Food, Agriculture and Animal Health

Allergens

From 26 November 2005 prepacked food products have had to indicate on the label if they contain the following foods which can cause allergic reactions in some people. (Note that products packed before the date can still be legally sold so do not presume that from November all products will yet be fully labelled. It will take some time to sell through the old style labelled products.)
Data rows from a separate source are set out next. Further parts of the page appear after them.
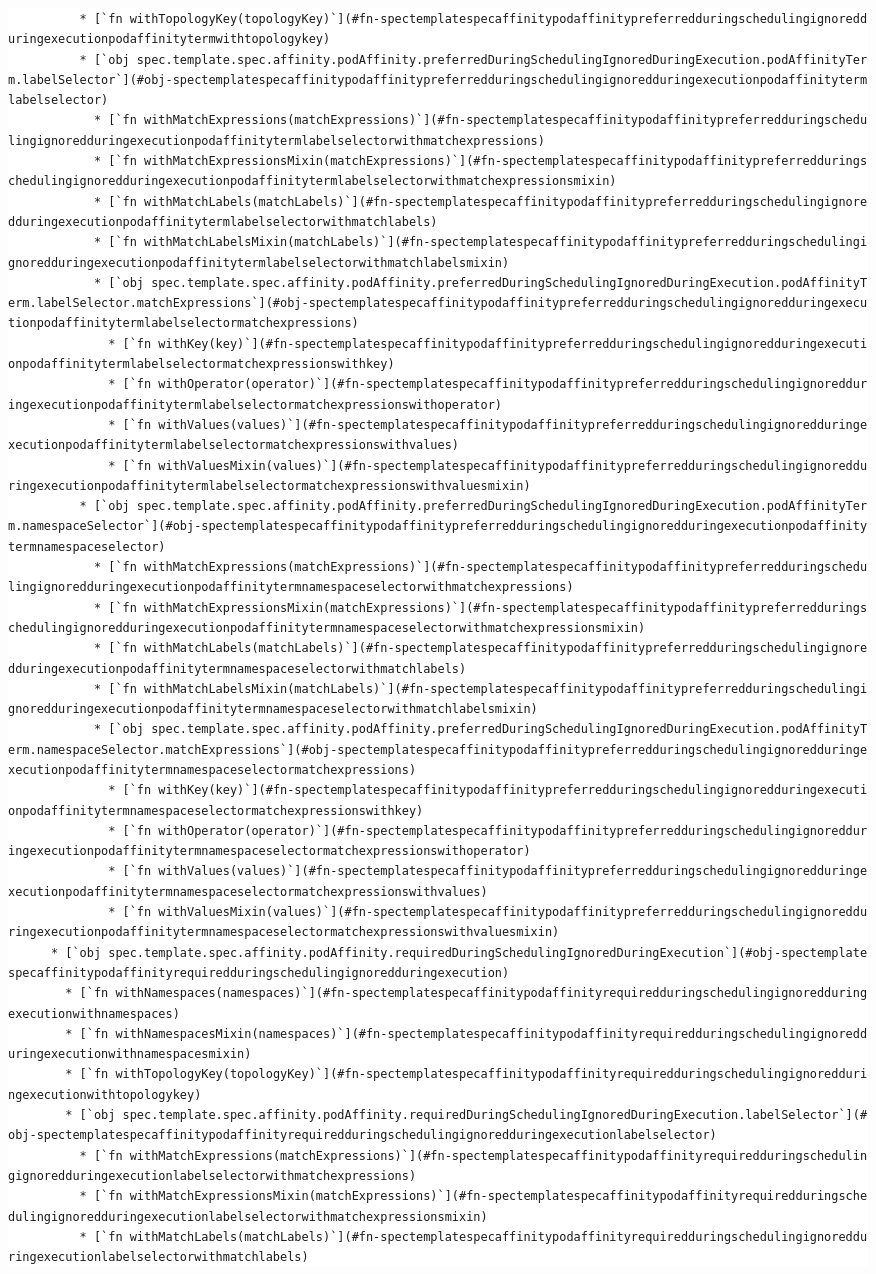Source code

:               * [`fn withTopologyKey(topologyKey)`](#fn-spectemplatespecaffinitypodaffinitypreferredduringschedulingignoredduringexecutionpodaffinitytermwithtopologykey)
              * [`obj spec.template.spec.affinity.podAffinity.preferredDuringSchedulingIgnoredDuringExecution.podAffinityTerm.labelSelector`](#obj-spectemplatespecaffinitypodaffinitypreferredduringschedulingignoredduringexecutionpodaffinitytermlabelselector)
                * [`fn withMatchExpressions(matchExpressions)`](#fn-spectemplatespecaffinitypodaffinitypreferredduringschedulingignoredduringexecutionpodaffinitytermlabelselectorwithmatchexpressions)
                * [`fn withMatchExpressionsMixin(matchExpressions)`](#fn-spectemplatespecaffinitypodaffinitypreferredduringschedulingignoredduringexecutionpodaffinitytermlabelselectorwithmatchexpressionsmixin)
                * [`fn withMatchLabels(matchLabels)`](#fn-spectemplatespecaffinitypodaffinitypreferredduringschedulingignoredduringexecutionpodaffinitytermlabelselectorwithmatchlabels)
                * [`fn withMatchLabelsMixin(matchLabels)`](#fn-spectemplatespecaffinitypodaffinitypreferredduringschedulingignoredduringexecutionpodaffinitytermlabelselectorwithmatchlabelsmixin)
                * [`obj spec.template.spec.affinity.podAffinity.preferredDuringSchedulingIgnoredDuringExecution.podAffinityTerm.labelSelector.matchExpressions`](#obj-spectemplatespecaffinitypodaffinitypreferredduringschedulingignoredduringexecutionpodaffinitytermlabelselectormatchexpressions)
                  * [`fn withKey(key)`](#fn-spectemplatespecaffinitypodaffinitypreferredduringschedulingignoredduringexecutionpodaffinitytermlabelselectormatchexpressionswithkey)
                  * [`fn withOperator(operator)`](#fn-spectemplatespecaffinitypodaffinitypreferredduringschedulingignoredduringexecutionpodaffinitytermlabelselectormatchexpressionswithoperator)
                  * [`fn withValues(values)`](#fn-spectemplatespecaffinitypodaffinitypreferredduringschedulingignoredduringexecutionpodaffinitytermlabelselectormatchexpressionswithvalues)
                  * [`fn withValuesMixin(values)`](#fn-spectemplatespecaffinitypodaffinitypreferredduringschedulingignoredduringexecutionpodaffinitytermlabelselectormatchexpressionswithvaluesmixin)
              * [`obj spec.template.spec.affinity.podAffinity.preferredDuringSchedulingIgnoredDuringExecution.podAffinityTerm.namespaceSelector`](#obj-spectemplatespecaffinitypodaffinitypreferredduringschedulingignoredduringexecutionpodaffinitytermnamespaceselector)
                * [`fn withMatchExpressions(matchExpressions)`](#fn-spectemplatespecaffinitypodaffinitypreferredduringschedulingignoredduringexecutionpodaffinitytermnamespaceselectorwithmatchexpressions)
                * [`fn withMatchExpressionsMixin(matchExpressions)`](#fn-spectemplatespecaffinitypodaffinitypreferredduringschedulingignoredduringexecutionpodaffinitytermnamespaceselectorwithmatchexpressionsmixin)
                * [`fn withMatchLabels(matchLabels)`](#fn-spectemplatespecaffinitypodaffinitypreferredduringschedulingignoredduringexecutionpodaffinitytermnamespaceselectorwithmatchlabels)
                * [`fn withMatchLabelsMixin(matchLabels)`](#fn-spectemplatespecaffinitypodaffinitypreferredduringschedulingignoredduringexecutionpodaffinitytermnamespaceselectorwithmatchlabelsmixin)
                * [`obj spec.template.spec.affinity.podAffinity.preferredDuringSchedulingIgnoredDuringExecution.podAffinityTerm.namespaceSelector.matchExpressions`](#obj-spectemplatespecaffinitypodaffinitypreferredduringschedulingignoredduringexecutionpodaffinitytermnamespaceselectormatchexpressions)
                  * [`fn withKey(key)`](#fn-spectemplatespecaffinitypodaffinitypreferredduringschedulingignoredduringexecutionpodaffinitytermnamespaceselectormatchexpressionswithkey)
                  * [`fn withOperator(operator)`](#fn-spectemplatespecaffinitypodaffinitypreferredduringschedulingignoredduringexecutionpodaffinitytermnamespaceselectormatchexpressionswithoperator)
                  * [`fn withValues(values)`](#fn-spectemplatespecaffinitypodaffinitypreferredduringschedulingignoredduringexecutionpodaffinitytermnamespaceselectormatchexpressionswithvalues)
                  * [`fn withValuesMixin(values)`](#fn-spectemplatespecaffinitypodaffinitypreferredduringschedulingignoredduringexecutionpodaffinitytermnamespaceselectormatchexpressionswithvaluesmixin)
          * [`obj spec.template.spec.affinity.podAffinity.requiredDuringSchedulingIgnoredDuringExecution`](#obj-spectemplatespecaffinitypodaffinityrequiredduringschedulingignoredduringexecution)
            * [`fn withNamespaces(namespaces)`](#fn-spectemplatespecaffinitypodaffinityrequiredduringschedulingignoredduringexecutionwithnamespaces)
            * [`fn withNamespacesMixin(namespaces)`](#fn-spectemplatespecaffinitypodaffinityrequiredduringschedulingignoredduringexecutionwithnamespacesmixin)
            * [`fn withTopologyKey(topologyKey)`](#fn-spectemplatespecaffinitypodaffinityrequiredduringschedulingignoredduringexecutionwithtopologykey)
            * [`obj spec.template.spec.affinity.podAffinity.requiredDuringSchedulingIgnoredDuringExecution.labelSelector`](#obj-spectemplatespecaffinitypodaffinityrequiredduringschedulingignoredduringexecutionlabelselector)
              * [`fn withMatchExpressions(matchExpressions)`](#fn-spectemplatespecaffinitypodaffinityrequiredduringschedulingignoredduringexecutionlabelselectorwithmatchexpressions)
              * [`fn withMatchExpressionsMixin(matchExpressions)`](#fn-spectemplatespecaffinitypodaffinityrequiredduringschedulingignoredduringexecutionlabelselectorwithmatchexpressionsmixin)
              * [`fn withMatchLabels(matchLabels)`](#fn-spectemplatespecaffinitypodaffinityrequiredduringschedulingignoredduringexecutionlabelselectorwithmatchlabels)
  1. Cereals containing gluten: wheat, rye, barley, oats, spelt, kamut and their hybridised strains

  2. Crustaceans

  3. Eggs

  4. Fish

  5. Peanuts

  6. Soybeans

  7. Milk

  8. Nuts: Almond , Hazelnut, Walnut, Cashew, Pecan nut, Brazil nut, Pistachio nut, Macadamia nut and Queensland nut

  9. Celery

  10. Mustard

  11. Sesame seeds

  12. Sulphur dioxide and sulphites at concentrations of more than 10 mg/kg or 10 mg/litre expressed as SO2

  13. Lupin

  14. Molluscs

There had previously been no legal requirement to do this and many consumers do not realise that ingredients lists do not always include every single ingredient the food contained.

There will still be some exceptions to listing all ingredients but if the product contains any of the listed allergens they will have to be labelled.

However don’t expect all packs to have a big allergen information box – many will do so making it easy for customers to see at a glance all the allergenic foods in the product. Some will simply list the allergen clearly in the ingredients list – so if there is no separate allergen box read the ingredients list in full to check.

But beware – products packed on the premises where they are sold such as in butchers and bakers are not covered by the law and there is no requirement for them to be labelled with ingredients lists or allergens. If you buy these items you can ask in the shop for information about the ingredients but remember to make it perfectly clear that you have an allergy. It may be that the product you want to buy does not contain the ingredient you are allergic to but other products made on the premises may do – meaning there could be cross contamination.

Products sold loose such as from deli counters are also not required to be labelled nor are foods sold from restaurants and cafes.